Baseline liver function tests should be obtained prior to the initiation of therapy with an HMG-CoA reductase inhibitor and repeated in 6 weeks, then every 3months for 1 year, then every 6 months for an additional year, and then yearly there after. These agents may elevate liver function tests necessitating discontinuation of the drug. Lipid profiles should be obtained at the same intervals.

Nicotinic acid (Niacin) helps to increase HDL by 15-35%. The most common side effect of this medication is flushing which can be prevented by taking aspirin prior to taking the Niacin. Other side effects include hyperglycemia and hyperuricemia thus, it should be used with caution in patients with gout.

Bile acid sequestrants bind bile acids in the intestine allowing them to pass into the stool instead of being reabsorbed.  This lack of reabsorption from the gut increases the liver’s production of bile acid to replace the bile acid lost in the stool.  The liver converts more cholesterol into bile acids thus lowering the level of LDL in the blood. 

Because more bound bile acids are excreted in the stool, the most common side effects include GI symptoms such as constipation, bloating, excess gas and abdominal pain.

Six months later Mr. Martin returns for a routine evaluation.  He is tolerating pravastatin without difficulty.

The patient’s fasting lipid profile is repeated:

• Total cholesterol = 180 mg/dL
• Triglycerides = 150 mg/dL
• HDL = 30 mg/dL

You commend the patient on his continued weight loss and the marked improvement in his lipid profile, noting an LDL cholesterol of 120 mg/dL.

Gemfibrozil is a lipoprotein lipase stimulator which acts by increasing VLDL and triglyceride catabolism.
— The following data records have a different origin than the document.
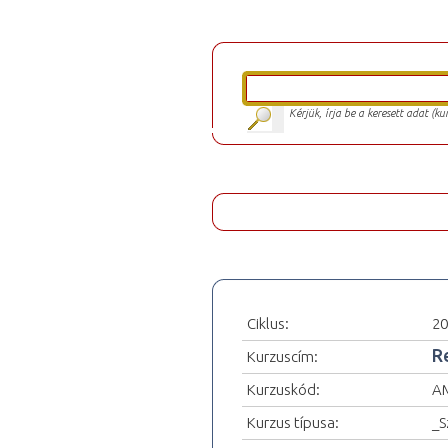
Kérjük, írja be a keresett adat (k
Ciklus:
20
R
Kurzuscím:
Kurzuskód:
A
Kurzus típusa:
_S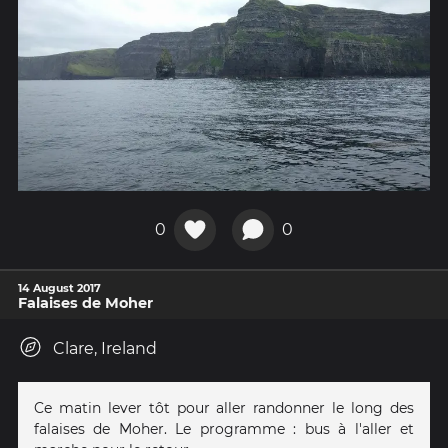
0
0
14 August 2017
Falaises de Moher
Clare, Ireland
Ce matin lever tôt pour aller randonner le long des
falaises de Moher. Le programme : bus à l'aller et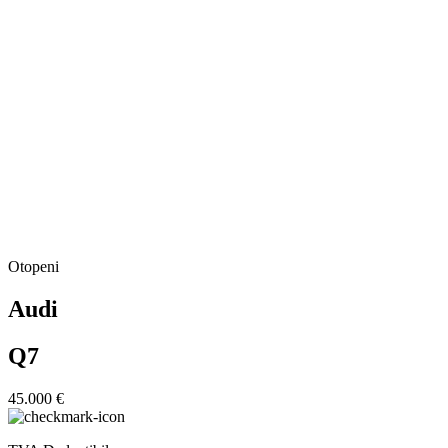
Otopeni
Audi
Q7
45.000 €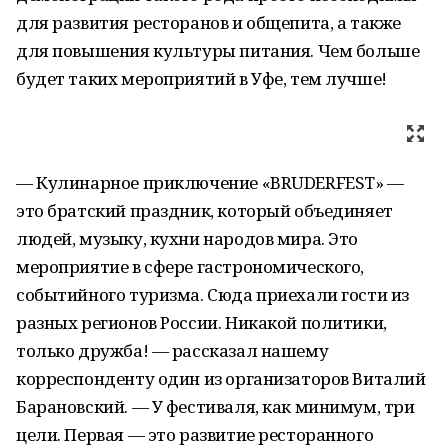
для развития ресторанов и общепита, а также
для повышения культуры питания. Чем больше
будет таких мероприятий в Уфе, тем лучше!
— Кулинарное приключение «BRUDERFEST» —
это братский праздник, который объединяет
людей, музыку, кухни народов мира. Это
мероприятие в сфере гастрономического,
событийного туризма. Сюда приехали гости из
разных регионов России. Никакой политики,
только дружба! — рассказал нашему
корреспонденту один из организаторов Виталий
Барановский. — У фестиваля, как минимум, три
цели. Первая — это развитие ресторанного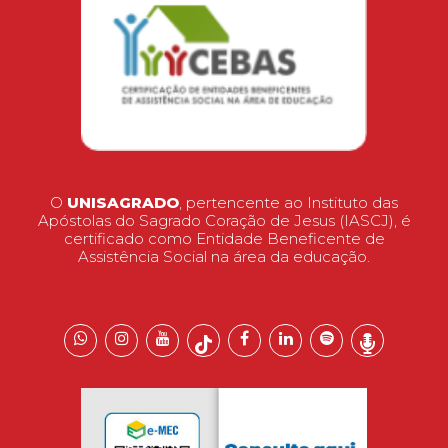
O
UNISAGRADO
, pertencente ao Instituto das
Apóstolas do Sagrado Coração de Jesus (IASCJ), é
certificado como Entidade Beneficente de
Assistência Social na área da educação.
This essentially increases lipid HDL and decreases triglycerides. It is most commonly indicated with triglyceride concentrations > 2000 mg/dL. The most common side effect is GI upset.

Mr. Martin’s use of tobacco remains a substantial modifiable risk factor for coronary heart disease. You advise Mr. Martin to truly focus his effort on smoking cessation.